The gentleness of his words had her stopping in place and gasping for air. Her swallow held in her throat. It wasn't what he said but how he said it. "See you…of course I fucking see you. I see everything when it comes to you, little bird." The raw ache in his tone would have sent her knees buckling if his body wasn't holding her in place.
" Sandor…"
He immediately shook his head. " No. Whatever you're going to say little bird. No." The warning was clear in his voice, but his body language, the building heat in his stare spoke differently, coaxed her forward, sent her nerves sparking and on edge.
Something that a mere month ago would have sent her frightened into the corner of her room now seized her being, unfurling. She wasn't numb to this. He was bringing her to life.
" Please…" She didn't even understand what she was asking for, but she was certain without hesitation that she wanted it and wanted it from him and him alone.
His gaze still seemed to be stuck on where the tear became trapped in the corner of her mouth.
He sounded ruined but harsh as he breathed out, " You don't know what you're asking. Stop," the last word hard in its' finality, bouncing between the walls of their bodies.
"But- "
He let go of her than. So fast it was as if she had burned him with hot oil. " Go back to your room before I make good on your words and beat your bottom red."
His voice shook so hard with fury she blinked against the sudden brutality. He turned quickly, his strides long and purposeful as she stood there breathless and achy, still caught on his eyes… his lips… and the warm building he had provoked inside her without even daring to try and really touch her.

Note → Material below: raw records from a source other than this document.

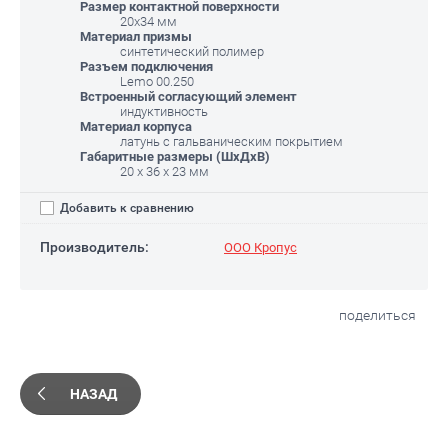
Размер контактной поверхности
20х34 мм
Материал призмы
синтетический полимер
Разъем подключения
Lemo 00.250
Встроенный согласующий элемент
индуктивность
Материал корпуса
латунь с гальваническим покрытием
Габаритные размеры (ШхДхВ)
20 х 36 х 23 мм
Добавить к сравнению
Производитель:
ООО Кропус
поделиться
НАЗАД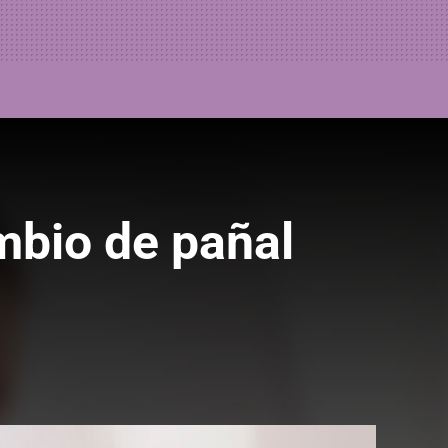
ambio de pañal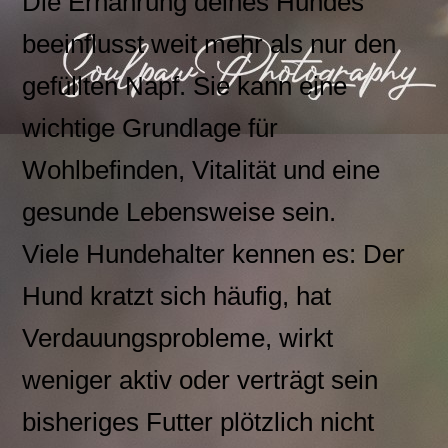
Die Ernährung deines Hundes
beeinflusst weit mehr als nur den
gefüllten Napf. Sie kann eine
wichtige Grundlage für
Wohlbefinden, Vitalität und eine
gesunde Lebensweise sein.
Viele Hundehalter kennen es: Der
Hund kratzt sich häufig, hat
Verdauungsprobleme, wirkt
weniger aktiv oder verträgt sein
bisheriges Futter plötzlich nicht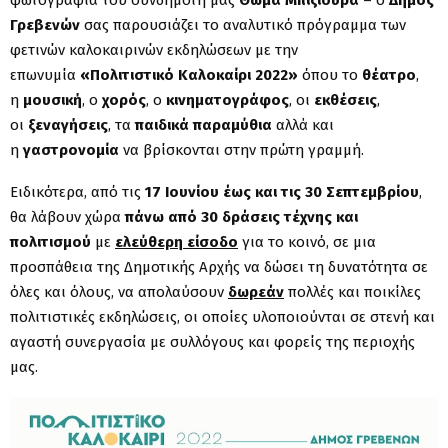
Γρεβενών
σας
παρουσιάζει το αναλυτικό πρόγραμμα των
φετινών καλοκαιρινών εκδηλώσεων με την
επωνυμία
«Πολιτιστικό Καλοκαίρι 2022»
όπου το
θέατρο
,
η
μουσική
, ο
χορός
, ο
κινηματογράφος
, οι
εκθέσεις
,
οι
ξεναγήσεις
, τα
παιδικά παραμύθια
αλλά και
η
γαστρονομία
να βρίσκονται στην πρώτη γραμμή.
Ειδικότερα, από τις
17 Ιουνίου έως και τις 30 Σεπτεμβρίου
,
θα λάβουν χώρα
πάνω από 30 δράσεις τέχνης και
πολιτισμού
με
ελεύθερη είσοδο
για το κοινό, σε μια
προσπάθεια της Δημοτικής Αρχής να δώσει τη δυνατότητα σε
όλες και όλους, να απολαύσουν
δωρεάν
πολλές και ποικίλες
πολιτιστικές εκδηλώσεις, οι οποίες υλοποιούνται σε στενή και
αγαστή συνεργασία με συλλόγους και φορείς της περιοχής
μας.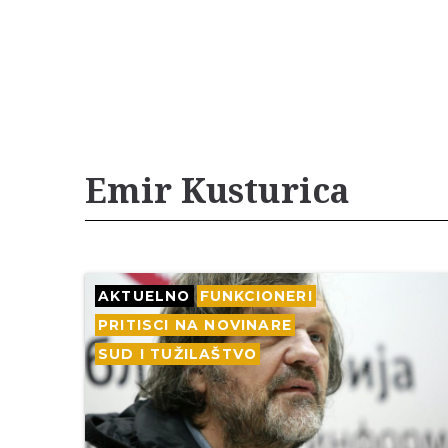
Emir Kusturica
AKTUELNO
FUNKCIONERI
PRITISCI NA NOVINARE
SUD I TUŽILAŠTVO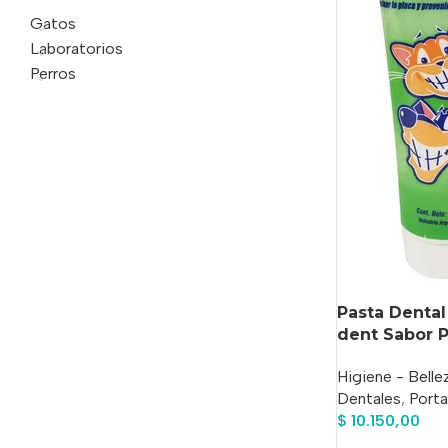
Gatos
Laboratorios
Perros
Pasta Dental
dent Sabor P
Higiene - Belle
Dentales
,
Porta
$
10.150,00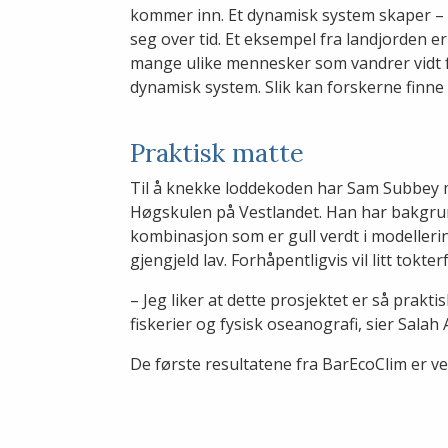
kommer inn. Et dynamisk system skaper – 
seg over tid. Et eksempel fra landjorden e
mange ulike mennesker som vandrer vidt 
dynamisk system. Slik kan forskerne finne u
Praktisk matte
Til å knekke loddekoden har Sam Subbey m
Høgskulen på Vestlandet. Han har bakgr
kombinasjon som er gull verdt i modeller
gjengjeld lav. Forhåpentligvis vil litt tokte
– Jeg liker at dette prosjektet er så prakti
fiskerier og fysisk oseanografi, sier Salah 
De første resultatene fra BarEcoClim er v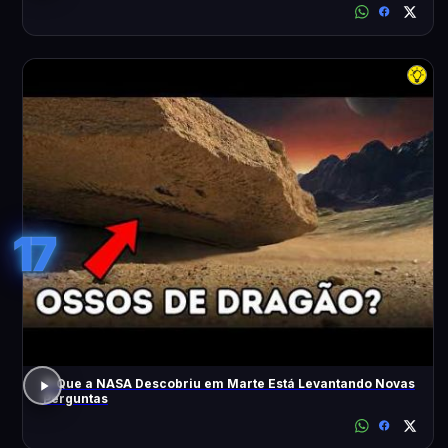
17
O Que a NASA Descobriu em Marte Está Levantando Novas
Perguntas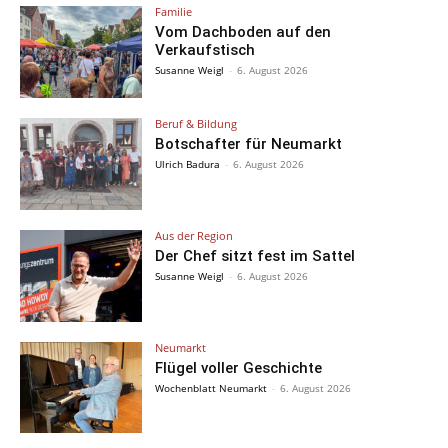
Familie
Vom Dachboden auf den
Verkaufstisch
Susanne Weigl
-
6. August 2026
Beruf & Bildung
Botschafter für Neumarkt
Ulrich Badura
-
6. August 2026
Aus der Region
Der Chef sitzt fest im Sattel
Susanne Weigl
-
6. August 2026
Neumarkt
Flügel voller Geschichte
Wochenblatt Neumarkt
-
6. August 2026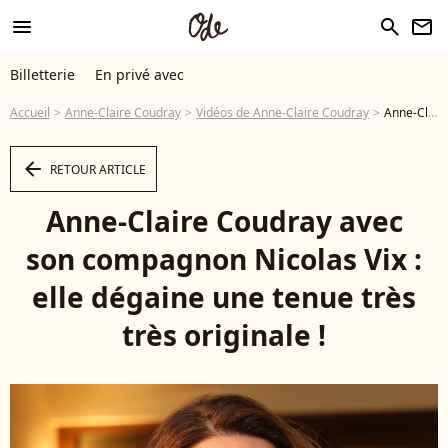
menu
search
newsletter
Billetterie
En privé avec
Accueil
Anne-Claire Coudray
Vidéos de Anne-Claire Coudray
Anne-Claire Coudray avec son compagnon Nicolas Vix : elle dégaine une tenue très très originale ! - Vidéo
arrow_left
RETOUR ARTICLE
Anne-Claire Coudray avec
son compagnon Nicolas Vix :
elle dégaine une tenue très
très originale !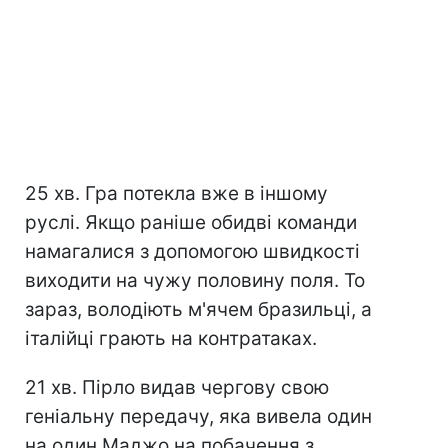
25 хв. Гра потекла вже в іншому
руслі. Якщо раніше обидві команди
намагалися з допомогою швидкості
виходити на чужу половину поля. То
зараз, володіють м'ячем бразильці, а
італійці грають на контратаках.
21 хв. Пірло видав чергову свою
геніальну передачу, яка вивела один
на один Маджо на побачення з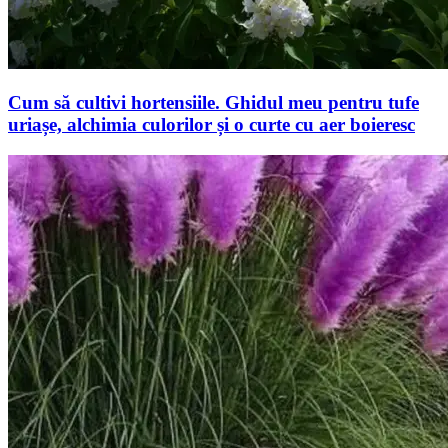
Cum să cultivi hortensiile. Ghidul meu pentru tufe
uriașe, alchimia culorilor și o curte cu aer boieresc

Her fingers glided across her lips unconsciously, her quivering breath mounted in her mouth before furiously exhaling.
Was she holding her breath the whole time? She thought not. But she might as well have been doing so. Her vision was blurred, her limbs were melted honey, and where her heart had been now only existed a ball of fire that dropped into her lower belly.
For the first time in a very long time, Sansa wasn't thinking about Joffrey or her misery here at King's Landing. No, her chin had been turned to an entirely different view.